# Material provided start

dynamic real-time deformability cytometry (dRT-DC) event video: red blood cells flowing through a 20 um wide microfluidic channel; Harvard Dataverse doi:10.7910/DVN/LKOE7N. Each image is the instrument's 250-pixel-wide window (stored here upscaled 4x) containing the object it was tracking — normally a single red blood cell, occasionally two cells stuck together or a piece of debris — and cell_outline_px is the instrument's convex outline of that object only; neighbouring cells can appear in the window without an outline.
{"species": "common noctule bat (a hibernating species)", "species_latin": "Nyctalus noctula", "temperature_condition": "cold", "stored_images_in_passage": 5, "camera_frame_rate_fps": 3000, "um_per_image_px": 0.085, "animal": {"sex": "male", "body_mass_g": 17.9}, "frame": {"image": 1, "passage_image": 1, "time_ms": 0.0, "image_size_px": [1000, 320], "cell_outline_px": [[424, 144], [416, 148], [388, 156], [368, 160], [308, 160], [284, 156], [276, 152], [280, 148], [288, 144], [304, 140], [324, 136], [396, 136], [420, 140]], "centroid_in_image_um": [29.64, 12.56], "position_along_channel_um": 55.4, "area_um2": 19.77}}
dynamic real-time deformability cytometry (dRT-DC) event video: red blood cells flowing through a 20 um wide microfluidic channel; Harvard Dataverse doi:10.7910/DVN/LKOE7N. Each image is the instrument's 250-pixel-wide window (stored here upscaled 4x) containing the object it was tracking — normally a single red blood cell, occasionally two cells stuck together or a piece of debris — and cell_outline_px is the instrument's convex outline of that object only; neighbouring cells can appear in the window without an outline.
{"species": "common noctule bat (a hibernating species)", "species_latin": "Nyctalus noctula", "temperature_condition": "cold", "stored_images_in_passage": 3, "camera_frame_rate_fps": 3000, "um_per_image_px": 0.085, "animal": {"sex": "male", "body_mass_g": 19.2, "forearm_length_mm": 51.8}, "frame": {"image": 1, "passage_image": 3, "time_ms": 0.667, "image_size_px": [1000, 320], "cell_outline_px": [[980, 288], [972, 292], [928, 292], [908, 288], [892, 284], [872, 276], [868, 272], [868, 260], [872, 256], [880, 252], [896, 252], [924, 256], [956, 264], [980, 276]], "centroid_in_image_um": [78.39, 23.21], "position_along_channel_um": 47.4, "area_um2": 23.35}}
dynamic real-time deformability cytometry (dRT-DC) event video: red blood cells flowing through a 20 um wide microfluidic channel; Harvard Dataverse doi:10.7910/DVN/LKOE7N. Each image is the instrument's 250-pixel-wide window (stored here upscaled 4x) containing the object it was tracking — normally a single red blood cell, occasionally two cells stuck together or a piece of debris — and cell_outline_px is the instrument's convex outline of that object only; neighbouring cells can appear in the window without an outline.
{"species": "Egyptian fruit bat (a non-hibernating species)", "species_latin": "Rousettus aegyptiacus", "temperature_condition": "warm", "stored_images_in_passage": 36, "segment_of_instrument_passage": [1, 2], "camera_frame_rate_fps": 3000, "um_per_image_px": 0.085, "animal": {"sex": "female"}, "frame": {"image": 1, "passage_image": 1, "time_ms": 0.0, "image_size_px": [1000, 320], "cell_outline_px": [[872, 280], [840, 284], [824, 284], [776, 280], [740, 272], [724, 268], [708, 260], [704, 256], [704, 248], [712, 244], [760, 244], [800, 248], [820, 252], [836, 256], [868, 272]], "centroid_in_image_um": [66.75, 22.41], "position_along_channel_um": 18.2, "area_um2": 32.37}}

# Material provided end

Each record above should be restated word for word.

• The result:
dynamic real-time deformability cytometry (dRT-DC) event video: red blood cells flowing through a 20 um wide microfluidic channel; Harvard Dataverse doi:10.7910/DVN/LKOE7N. Each image is the instrument's 250-pixel-wide window (stored here upscaled 4x) containing the object it was tracking — normally a single red blood cell, occasionally two cells stuck together or a piece of debris — and cell_outline_px is the instrument's convex outline of that object only; neighbouring cells can appear in the window without an outline.
{"species": "common noctule bat (a hibernating species)", "species_latin": "Nyctalus noctula", "temperature_condition": "cold", "stored_images_in_passage": 5, "camera_frame_rate_fps": 3000, "um_per_image_px": 0.085, "animal": {"sex": "male", "body_mass_g": 17.9}, "frame": {"image": 1, "passage_image": 1, "time_ms": 0.0, "image_size_px": [1000, 320], "cell_outline_px": [[424, 144], [416, 148], [388, 156], [368, 160], [308, 160], [284, 156], [276, 152], [280, 148], [288, 144], [304, 140], [324, 136], [396, 136], [420, 140]], "centroid_in_image_um": [29.64, 12.56], "position_along_channel_um": 55.4, "area_um2": 19.77}}
dynamic real-time deformability cytometry (dRT-DC) event video: red blood cells flowing through a 20 um wide microfluidic channel; Harvard Dataverse doi:10.7910/DVN/LKOE7N. Each image is the instrument's 250-pixel-wide window (stored here upscaled 4x) containing the object it was tracking — normally a single red blood cell, occasionally two cells stuck together or a piece of debris — and cell_outline_px is the instrument's convex outline of that object only; neighbouring cells can appear in the window without an outline.
{"species": "common noctule bat (a hibernating species)", "species_latin": "Nyctalus noctula", "temperature_condition": "cold", "stored_images_in_passage": 3, "camera_frame_rate_fps": 3000, "um_per_image_px": 0.085, "animal": {"sex": "male", "body_mass_g": 19.2, "forearm_length_mm": 51.8}, "frame": {"image": 1, "passage_image": 3, "time_ms": 0.667, "image_size_px": [1000, 320], "cell_outline_px": [[980, 288], [972, 292], [928, 292], [908, 288], [892, 284], [872, 276], [868, 272], [868, 260], [872, 256], [880, 252], [896, 252], [924, 256], [956, 264], [980, 276]], "centroid_in_image_um": [78.39, 23.21], "position_along_channel_um": 47.4, "area_um2": 23.35}}
dynamic real-time deformability cytometry (dRT-DC) event video: red blood cells flowing through a 20 um wide microfluidic channel; Harvard Dataverse doi:10.7910/DVN/LKOE7N. Each image is the instrument's 250-pixel-wide window (stored here upscaled 4x) containing the object it was tracking — normally a single red blood cell, occasionally two cells stuck together or a piece of debris — and cell_outline_px is the instrument's convex outline of that object only; neighbouring cells can appear in the window without an outline.
{"species": "Egyptian fruit bat (a non-hibernating species)", "species_latin": "Rousettus aegyptiacus", "temperature_condition": "warm", "stored_images_in_passage": 36, "segment_of_instrument_passage": [1, 2], "camera_frame_rate_fps": 3000, "um_per_image_px": 0.085, "animal": {"sex": "female"}, "frame": {"image": 1, "passage_image": 1, "time_ms": 0.0, "image_size_px": [1000, 320], "cell_outline_px": [[872, 280], [840, 284], [824, 284], [776, 280], [740, 272], [724, 268], [708, 260], [704, 256], [704, 248], [712, 244], [760, 244], [800, 248], [820, 252], [836, 256], [868, 272]], "centroid_in_image_um": [66.75, 22.41], "position_along_channel_um": 18.2, "area_um2": 32.37}}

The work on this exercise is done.